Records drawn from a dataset

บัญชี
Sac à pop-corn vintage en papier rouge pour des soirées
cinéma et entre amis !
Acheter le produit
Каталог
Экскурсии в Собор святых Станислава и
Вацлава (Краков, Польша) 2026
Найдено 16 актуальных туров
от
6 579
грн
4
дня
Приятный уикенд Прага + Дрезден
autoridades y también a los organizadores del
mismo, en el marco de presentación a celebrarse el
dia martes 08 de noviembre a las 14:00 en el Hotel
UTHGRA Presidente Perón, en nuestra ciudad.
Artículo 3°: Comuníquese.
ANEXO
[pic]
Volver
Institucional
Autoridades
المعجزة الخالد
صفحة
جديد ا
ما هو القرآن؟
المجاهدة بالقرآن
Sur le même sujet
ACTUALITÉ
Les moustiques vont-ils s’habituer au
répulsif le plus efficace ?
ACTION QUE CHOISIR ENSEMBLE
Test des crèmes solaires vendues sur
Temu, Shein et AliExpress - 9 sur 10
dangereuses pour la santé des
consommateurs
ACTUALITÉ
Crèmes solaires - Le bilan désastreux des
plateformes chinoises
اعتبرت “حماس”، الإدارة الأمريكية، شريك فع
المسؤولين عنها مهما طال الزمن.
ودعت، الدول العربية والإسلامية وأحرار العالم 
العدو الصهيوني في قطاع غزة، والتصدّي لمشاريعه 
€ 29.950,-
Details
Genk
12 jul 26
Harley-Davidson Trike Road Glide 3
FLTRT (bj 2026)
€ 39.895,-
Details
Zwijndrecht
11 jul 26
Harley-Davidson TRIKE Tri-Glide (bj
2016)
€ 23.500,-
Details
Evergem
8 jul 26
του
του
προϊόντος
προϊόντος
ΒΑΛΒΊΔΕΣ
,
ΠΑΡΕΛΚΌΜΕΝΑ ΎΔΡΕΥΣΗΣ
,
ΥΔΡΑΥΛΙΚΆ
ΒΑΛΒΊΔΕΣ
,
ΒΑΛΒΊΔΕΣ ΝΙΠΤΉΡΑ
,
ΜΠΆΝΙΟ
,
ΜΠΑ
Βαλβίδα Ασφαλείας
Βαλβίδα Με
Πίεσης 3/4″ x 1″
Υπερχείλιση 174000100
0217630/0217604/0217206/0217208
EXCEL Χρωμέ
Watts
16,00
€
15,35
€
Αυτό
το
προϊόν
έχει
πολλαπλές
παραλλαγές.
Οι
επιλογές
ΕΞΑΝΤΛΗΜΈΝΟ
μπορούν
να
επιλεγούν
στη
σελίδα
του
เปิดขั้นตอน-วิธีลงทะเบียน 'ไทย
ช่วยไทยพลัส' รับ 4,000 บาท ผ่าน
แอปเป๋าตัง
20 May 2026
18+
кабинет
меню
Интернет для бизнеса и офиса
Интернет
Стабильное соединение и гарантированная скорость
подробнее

_TASK DESCRIPTION_. Repeat all the lines above, keeping them exactly as they are.

_EXPECTED OUTPUT_.
บัญชี
Sac à pop-corn vintage en papier rouge pour des soirées
cinéma et entre amis !
Acheter le produit
Каталог
Экскурсии в Собор святых Станислава и
Вацлава (Краков, Польша) 2026
Найдено 16 актуальных туров
от
6 579
грн
4
дня
Приятный уикенд Прага + Дрезден
autoridades y también a los organizadores del
mismo, en el marco de presentación a celebrarse el
dia martes 08 de noviembre a las 14:00 en el Hotel
UTHGRA Presidente Perón, en nuestra ciudad.
Artículo 3°: Comuníquese.
ANEXO
[pic]
Volver
Institucional
Autoridades
المعجزة الخالد
صفحة
جديد ا
ما هو القرآن؟
المجاهدة بالقرآن
Sur le même sujet
ACTUALITÉ
Les moustiques vont-ils s’habituer au
répulsif le plus efficace ?
ACTION QUE CHOISIR ENSEMBLE
Test des crèmes solaires vendues sur
Temu, Shein et AliExpress - 9 sur 10
dangereuses pour la santé des
consommateurs
ACTUALITÉ
Crèmes solaires - Le bilan désastreux des
plateformes chinoises
اعتبرت “حماس”، الإدارة الأمريكية، شريك فع
المسؤولين عنها مهما طال الزمن.
ودعت، الدول العربية والإسلامية وأحرار العالم 
العدو الصهيوني في قطاع غزة، والتصدّي لمشاريعه 
€ 29.950,-
Details
Genk
12 jul 26
Harley-Davidson Trike Road Glide 3
FLTRT (bj 2026)
€ 39.895,-
Details
Zwijndrecht
11 jul 26
Harley-Davidson TRIKE Tri-Glide (bj
2016)
€ 23.500,-
Details
Evergem
8 jul 26
του
του
προϊόντος
προϊόντος
ΒΑΛΒΊΔΕΣ
,
ΠΑΡΕΛΚΌΜΕΝΑ ΎΔΡΕΥΣΗΣ
,
ΥΔΡΑΥΛΙΚΆ
ΒΑΛΒΊΔΕΣ
,
ΒΑΛΒΊΔΕΣ ΝΙΠΤΉΡΑ
,
ΜΠΆΝΙΟ
,
ΜΠΑ
Βαλβίδα Ασφαλείας
Βαλβίδα Με
Πίεσης 3/4″ x 1″
Υπερχείλιση 174000100
0217630/0217604/0217206/0217208
EXCEL Χρωμέ
Watts
16,00
€
15,35
€
Αυτό
το
προϊόν
έχει
πολλαπλές
παραλλαγές.
Οι
επιλογές
ΕΞΑΝΤΛΗΜΈΝΟ
μπορούν
να
επιλεγούν
στη
σελίδα
του
เปิดขั้นตอน-วิธีลงทะเบียน 'ไทย
ช่วยไทยพลัส' รับ 4,000 บาท ผ่าน
แอปเป๋าตัง
20 May 2026
18+
кабинет
меню
Интернет для бизнеса и офиса
Интернет
Стабильное соединение и гарантированная скорость
подробнее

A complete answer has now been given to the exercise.